Did your AC work? If not, I would just go the the schrader valve and release it... I am not positive though, im sure someone else will chime in with info.
__________________
88 Firebird Formula 350 89k miles 13.1 @ 105... 1.8 60ft W/ low compression in 2 cylinders and smaller cam... Superram- Trickflow AL Heads- 268XFI *3290 LBS*
To Do List: Tranny (#3), Rearend (#3), Paint... Then DONE!!!
Poke the schrader with a screwdriver and listen for a whistle. If it does, the system is still charged and must be emptied before you crack a line. You can remove the entire AC system as one unit though. Its bulky and hard to handle so bring a buddy
If the schrader valve doesnt whistle then the system is dry and you can unhook everything
thanks pocket- ill be taking that out tomorrow. also i just found out my fuel lines are along the passenger side since the car was carbed from the factory- doesnt really matter at this point i am planning on making my own lines tank to rail.
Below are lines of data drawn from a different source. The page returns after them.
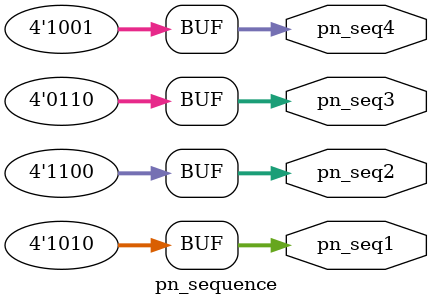
<source format=v>
module pn_sequence (
    output [3:0] pn_seq1, pn_seq2, pn_seq3, pn_seq4
);
    assign pn_seq1 = 4'b1010; // User 1
    assign pn_seq2 = 4'b1100; // User 2
    assign pn_seq3 = 4'b0110; // User 3
    assign pn_seq4 = 4'b1001; // User 4
endmodule
</source>
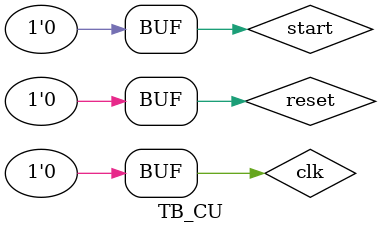
<source format=v>
`timescale 1ns/1ns

module TB_CU();
  
 reg clk=0;
 reg reset =0;
 reg start = 0;
 wire ready;
 wire [19:0]E;
 
wired uut(clk, reset, start, ready, E);

initial repeat (2000) begin clk=~clk; #50; end
  
  initial begin
      
    reset=1;
    
    #100;
 
     reset=0;
    
    start = 1 ;
    #100;
    start = 0;
     #100;
  
  end
endmodule

    


</source>
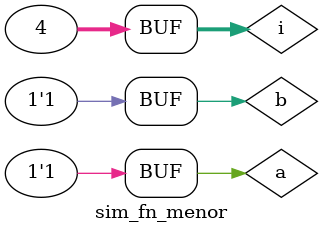
<source format=v>
`include "fn_menor.v"
module sim_fn_menor ;
    integer i;
    reg a,b;
    wire Y;
    fn_menor dut (
        .Y (Y),
        .a (a),
        .b (b)
    );

    initial begin
        $dumpfile("fn_menor.vcd");
        $dumpvars(0);
        for (i=0;i<4;i = i + 1) begin
            {a,b} = i[1:0];
            #10;
        end
    end
endmodule

</source>
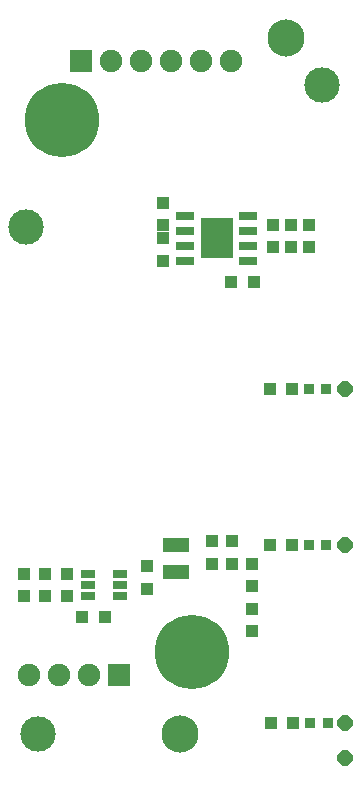
<source format=gts>
G04*
G04 #@! TF.GenerationSoftware,Altium Limited,Altium Designer,20.2.6 (244)*
G04*
G04 Layer_Color=8388736*
%FSLAX25Y25*%
%MOIN*%
G70*
G04*
G04 #@! TF.SameCoordinates,4CC05358-3F16-40D4-8D58-78DA4269A7D2*
G04*
G04*
G04 #@! TF.FilePolarity,Negative*
G04*
G01*
G75*
%ADD15R,0.03543X0.03543*%
%ADD21R,0.03937X0.03937*%
%ADD22R,0.03937X0.03937*%
%ADD23R,0.11063X0.13780*%
%ADD24R,0.06496X0.02756*%
%ADD25R,0.04724X0.02756*%
%ADD26R,0.09134X0.05118*%
%ADD27C,0.11811*%
%ADD28C,0.24803*%
%ADD29C,0.07480*%
%ADD30R,0.07480X0.07480*%
%ADD31P,0.05540X8X292.5*%
%ADD32C,0.12394*%
%ADD33P,0.05540X8X202.5*%
D15*
X107874Y126772D02*
D03*
X101969D02*
D03*
X108268Y15748D02*
D03*
X102362D02*
D03*
X107874Y74803D02*
D03*
X101969D02*
D03*
D21*
Y181693D02*
D03*
Y174213D02*
D03*
X83071Y68701D02*
D03*
Y61221D02*
D03*
X53543Y188976D02*
D03*
Y181496D02*
D03*
X96063Y174213D02*
D03*
Y181693D02*
D03*
X90158Y174213D02*
D03*
Y181693D02*
D03*
X53543Y169685D02*
D03*
Y177165D02*
D03*
X7087Y57874D02*
D03*
Y65354D02*
D03*
X14173Y57874D02*
D03*
Y65354D02*
D03*
X76378Y76181D02*
D03*
Y68701D02*
D03*
X69685Y76181D02*
D03*
Y68701D02*
D03*
X83071Y53740D02*
D03*
Y46260D02*
D03*
X21260Y57874D02*
D03*
Y65354D02*
D03*
X48031Y67913D02*
D03*
Y60433D02*
D03*
D22*
X83661Y162598D02*
D03*
X76181D02*
D03*
X88976Y126772D02*
D03*
X96457D02*
D03*
X26575Y50787D02*
D03*
X34055D02*
D03*
X89370Y15748D02*
D03*
X96850D02*
D03*
X88976Y74803D02*
D03*
X96457D02*
D03*
D23*
X71260Y177165D02*
D03*
D24*
X81890Y169665D02*
D03*
Y174665D02*
D03*
Y179665D02*
D03*
Y184665D02*
D03*
X60630Y169665D02*
D03*
Y174665D02*
D03*
Y179665D02*
D03*
Y184665D02*
D03*
D25*
X28346Y65354D02*
D03*
Y61614D02*
D03*
Y57874D02*
D03*
X38976D02*
D03*
Y61614D02*
D03*
Y65354D02*
D03*
D26*
X57874Y74843D02*
D03*
Y66102D02*
D03*
D27*
X11811Y11811D02*
D03*
X7874Y181102D02*
D03*
X106299Y228346D02*
D03*
D28*
X19685Y216535D02*
D03*
X62992Y39370D02*
D03*
D29*
X76181Y236221D02*
D03*
X66181D02*
D03*
X36181D02*
D03*
X46181D02*
D03*
X56181D02*
D03*
X8622Y31496D02*
D03*
X18622D02*
D03*
X28622D02*
D03*
D30*
X26181Y236221D02*
D03*
X38622Y31496D02*
D03*
D31*
X114173Y15748D02*
D03*
Y126772D02*
D03*
Y3937D02*
D03*
D32*
X94488Y244094D02*
D03*
X59055Y11811D02*
D03*
D33*
X114173Y74803D02*
D03*
M02*

</source>
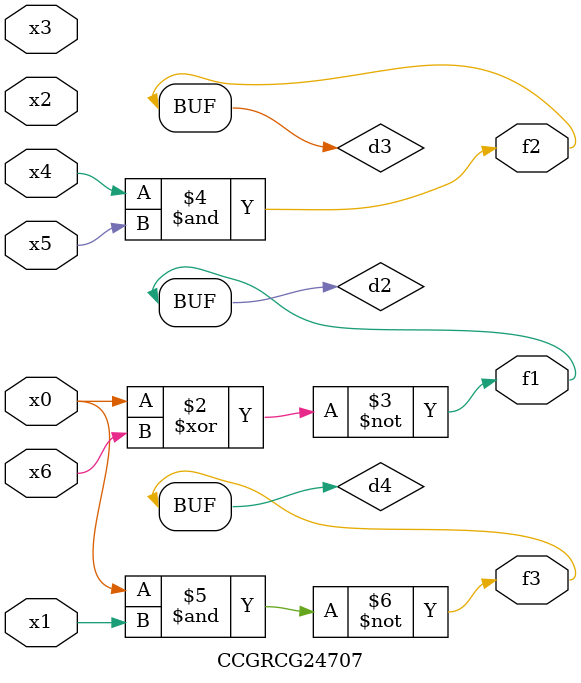
<source format=v>
module CCGRCG24707(
	input x0, x1, x2, x3, x4, x5, x6,
	output f1, f2, f3
);

	wire d1, d2, d3, d4;

	nor (d1, x0);
	xnor (d2, x0, x6);
	and (d3, x4, x5);
	nand (d4, x0, x1);
	assign f1 = d2;
	assign f2 = d3;
	assign f3 = d4;
endmodule

</source>
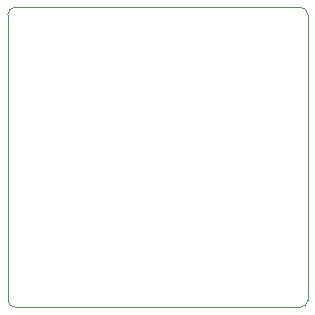
<source format=gbr>
G04 #@! TF.GenerationSoftware,KiCad,Pcbnew,(5.1.5)-3*
G04 #@! TF.CreationDate,2020-04-12T20:05:31+01:00*
G04 #@! TF.ProjectId,LM317 regulator breakout board,4c4d3331-3720-4726-9567-756c61746f72,rev?*
G04 #@! TF.SameCoordinates,Original*
G04 #@! TF.FileFunction,Profile,NP*
%FSLAX46Y46*%
G04 Gerber Fmt 4.6, Leading zero omitted, Abs format (unit mm)*
G04 Created by KiCad (PCBNEW (5.1.5)-3) date 2020-04-12 20:05:31*
%MOMM*%
%LPD*%
G04 APERTURE LIST*
%ADD10C,0.050000*%
G04 APERTURE END LIST*
D10*
X149860000Y-118745000D02*
X173990000Y-118745000D01*
X174625000Y-93980000D02*
X174625000Y-118110000D01*
X149860000Y-93345000D02*
X173990000Y-93345000D01*
X149225000Y-118110000D02*
X149225000Y-93980000D01*
X149225000Y-93980000D02*
G75*
G02X149860000Y-93345000I635000J0D01*
G01*
X173990000Y-93345000D02*
G75*
G02X174625000Y-93980000I0J-635000D01*
G01*
X174625000Y-118110000D02*
G75*
G02X173990000Y-118745000I-635000J0D01*
G01*
X149860000Y-118745000D02*
G75*
G02X149225000Y-118110000I0J635000D01*
G01*
M02*

</source>
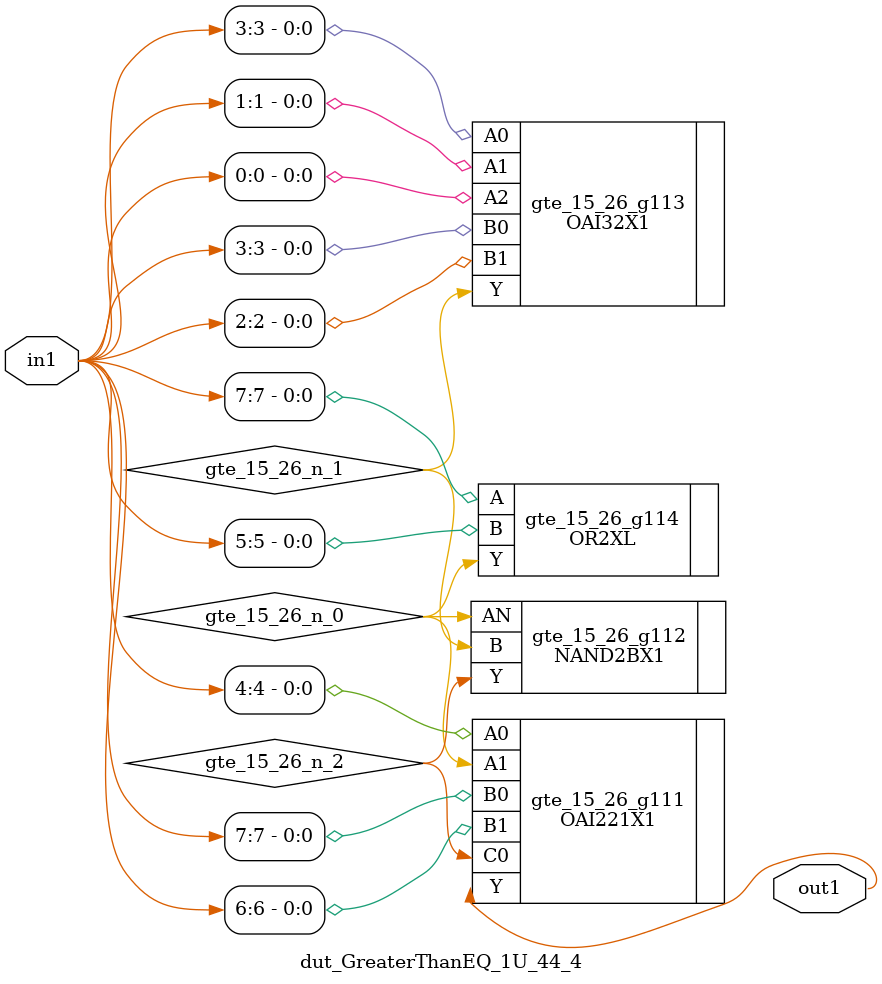
<source format=v>
`timescale 1ps / 1ps


module dut_GreaterThanEQ_1U_44_4(in1, out1);
  input [7:0] in1;
  output out1;
  wire [7:0] in1;
  wire out1;
  wire gte_15_26_n_0, gte_15_26_n_1, gte_15_26_n_2;
  OAI221X1 gte_15_26_g111(.A0 (in1[4]), .A1 (gte_15_26_n_0), .B0
       (in1[7]), .B1 (in1[6]), .C0 (gte_15_26_n_2), .Y (out1));
  NAND2BX1 gte_15_26_g112(.AN (gte_15_26_n_0), .B (gte_15_26_n_1), .Y
       (gte_15_26_n_2));
  OAI32X1 gte_15_26_g113(.A0 (in1[3]), .A1 (in1[1]), .A2 (in1[0]), .B0
       (in1[3]), .B1 (in1[2]), .Y (gte_15_26_n_1));
  OR2XL gte_15_26_g114(.A (in1[7]), .B (in1[5]), .Y (gte_15_26_n_0));
endmodule



</source>
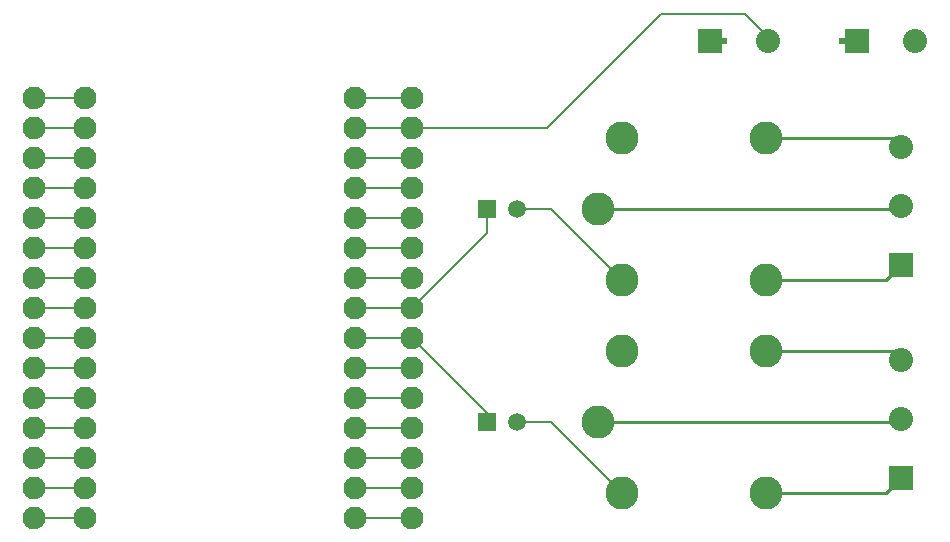
<source format=gtl>
G04 ---------------------------- Layer name :TOP LAYER*
G04 EasyEDA v5.8.22, Sun, 09 Dec 2018 14:58:16 GMT*
G04 d740bffd687a459e962a3d983056e966*
G04 Gerber Generator version 0.2*
G04 Scale: 100 percent, Rotated: No, Reflected: No *
G04 Dimensions in inches *
G04 leading zeros omitted , absolute positions ,2 integer and 4 decimal *
%FSLAX24Y24*%
%MOIN*%
G90*
G70D02*

%ADD10C,0.010000*%
%ADD11C,0.006000*%
%ADD12C,0.024400*%
%ADD13C,0.076000*%
%ADD14C,0.110000*%
%ADD15R,0.080000X0.080000*%
%ADD16C,0.080000*%
%ADD17R,0.060000X0.059055*%
%ADD18C,0.059055*%

%LPD*%
G54D10*
G01X25695Y4038D02*
G01X29707Y4038D01*
G01X30200Y4530D01*
G01X25696Y8761D02*
G01X28164Y8761D01*
G01X29907Y8761D01*
G01X30200Y8469D01*
G01X25695Y11138D02*
G01X29707Y11138D01*
G01X30200Y11630D01*
G01X25695Y15861D02*
G01X29907Y15861D01*
G01X30200Y15569D01*
G01X20104Y6400D02*
G01X30100Y6400D01*
G01X30200Y6500D01*
G01X20104Y13500D02*
G01X30100Y13500D01*
G01X30200Y13600D01*
G54D11*
G01X3000Y17200D02*
G01X1300Y17200D01*
G01X3000Y16200D02*
G01X1300Y16200D01*
G01X3000Y15200D02*
G01X1300Y15200D01*
G01X3000Y14200D02*
G01X1300Y14200D01*
G01X3000Y13200D02*
G01X1300Y13200D01*
G01X3000Y12200D02*
G01X1300Y12200D01*
G01X3000Y11200D02*
G01X1300Y11200D01*
G01X3000Y10200D02*
G01X1300Y10200D01*
G01X3000Y9200D02*
G01X1300Y9200D01*
G01X3000Y6200D02*
G01X1300Y6200D01*
G01X3000Y5200D02*
G01X1300Y5200D01*
G01X3000Y4200D02*
G01X1300Y4200D01*
G01X3000Y3200D02*
G01X1300Y3200D01*
G01X12000Y10200D02*
G01X13900Y10200D01*
G01X12000Y9200D02*
G01X13900Y9200D01*
G01X12000Y8200D02*
G01X13900Y8200D01*
G01X12000Y7200D02*
G01X13900Y7200D01*
G01X12000Y6200D02*
G01X13900Y6200D01*
G01X12000Y5200D02*
G01X13900Y5200D01*
G01X12000Y4200D02*
G01X13900Y4200D01*
G01X12000Y3200D02*
G01X13900Y3200D01*
G01X12000Y11200D02*
G01X13900Y11200D01*
G01X23819Y19100D02*
G01X24310Y19100D01*
G01X28719Y19100D02*
G01X28228Y19100D01*
G01X3000Y7200D02*
G01X1300Y7200D01*
G01X12000Y12200D02*
G01X13900Y12200D01*
G01X3000Y8200D02*
G01X1300Y8200D01*
G01X16400Y13500D02*
G01X16400Y12700D01*
G01X13900Y10200D01*
G01X17400Y13500D02*
G01X18529Y13500D01*
G01X20891Y11138D01*
G01X17400Y6400D02*
G01X18529Y6400D01*
G01X20891Y4038D01*
G01X16400Y6400D02*
G01X16400Y6700D01*
G01X13900Y9200D01*
G01X12000Y17200D02*
G01X13257Y17200D01*
G01X13900Y17200D01*
G01X12000Y16200D02*
G01X13900Y16200D01*
G01X12000Y15200D02*
G01X13177Y15200D01*
G01X13900Y15200D01*
G01X12000Y14200D02*
G01X13900Y14200D01*
G01X12000Y13200D02*
G01X13900Y13200D01*
G01X25780Y19100D02*
G01X25780Y19219D01*
G01X25000Y20000D01*
G01X22200Y20000D01*
G01X22100Y19900D01*
G01X18400Y16200D01*
G01X13900Y16200D01*
G54D13*
G01X3000Y17200D03*
G01X3000Y16200D03*
G01X3000Y15200D03*
G01X3000Y14200D03*
G01X3000Y13200D03*
G01X3000Y12200D03*
G01X3000Y11200D03*
G01X3000Y10200D03*
G01X3000Y9200D03*
G01X3000Y8200D03*
G01X3000Y7200D03*
G01X3000Y6200D03*
G01X3000Y5200D03*
G01X3000Y4200D03*
G01X3000Y3200D03*
G01X12000Y17200D03*
G01X12000Y16200D03*
G01X12000Y15200D03*
G01X12000Y14200D03*
G01X12000Y13200D03*
G01X12000Y12200D03*
G01X12000Y11200D03*
G01X12000Y10200D03*
G01X12000Y9200D03*
G01X12000Y8200D03*
G01X12000Y7200D03*
G01X12000Y6200D03*
G01X12000Y5200D03*
G01X12000Y4200D03*
G01X12000Y3200D03*
G54D14*
G01X25695Y11138D03*
G01X20104Y13500D03*
G01X20891Y15861D03*
G01X20891Y11138D03*
G01X25695Y15861D03*
G01X25695Y4038D03*
G01X20104Y6400D03*
G01X20891Y8761D03*
G01X20891Y4038D03*
G01X25695Y8761D03*
G54D15*
G01X30200Y11630D03*
G54D16*
G01X30200Y13600D03*
G01X30200Y15569D03*
G54D15*
G01X30200Y4530D03*
G54D16*
G01X30200Y6500D03*
G01X30200Y8469D03*
G54D15*
G01X28719Y19100D03*
G54D16*
G01X30680Y19100D03*
G54D15*
G01X23819Y19100D03*
G54D16*
G01X25780Y19100D03*
G54D17*
G01X16400Y6400D03*
G54D18*
G01X17400Y6400D03*
G54D17*
G01X16400Y13500D03*
G54D18*
G01X17400Y13500D03*
G54D13*
G01X1300Y15200D03*
G01X1300Y16200D03*
G01X1300Y14200D03*
G01X1300Y13200D03*
G01X1300Y12200D03*
G01X1300Y11200D03*
G01X1300Y10200D03*
G01X1300Y9200D03*
G01X1300Y8200D03*
G01X1300Y7200D03*
G01X1300Y6200D03*
G01X1300Y5200D03*
G01X1300Y4200D03*
G01X1300Y3200D03*
G01X1300Y17200D03*
G01X13900Y17200D03*
G01X13900Y16200D03*
G01X13900Y15200D03*
G01X13900Y14200D03*
G01X13900Y13200D03*
G01X13900Y12200D03*
G01X13900Y11200D03*
G01X13900Y10200D03*
G01X13900Y9200D03*
G01X13900Y8200D03*
G01X13900Y7200D03*
G01X13900Y6200D03*
G01X13900Y5200D03*
G01X13900Y4200D03*
G01X13900Y3200D03*
G54D12*
G01X28228Y19100D03*
G01X24310Y19100D03*
M00*
M02*

</source>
AC is out, also got the transmission cooler/ac cooler core out. the engine should be out by the end of next week- i just need to take care of the exhaust and fuel then unbolt the transmission.
i was wondering what that wiring is that is attached to the passenger side cowl and what that brace/support type rod does? any help on wiring would be appreciated at this point
~Steven
The brace is GM's version of a strut tower brace. Pretty useless and most later cars didnt have them at all
The sensor looking thing bolted to the cowl is the MAP/BARO sensor. You will not be reusing it for the swap. Your LT1 has its own on the intake behind the TB
thank you sir looks like i have some reading to do.
while im on here does anybody recommend a specific type of paint for spraying the engine bay- i decided i need to clean it up and spray it. also how dedicated should the prep work be?
well im just looking to get something on there that will last- spray cans would be easiest for where the car is. i was just wondering if anyone had specific suggestions for paint brand or procedure, im planning on simple green scrubbing then sanding with 400ish paper then just spraying 1-2 coats of whatever paint i get.
I was too, wish I could have saved it all before it got dumped. All of the info that was on it is on here now, it's just spread out in various threads. Good luck with the rest of your swap.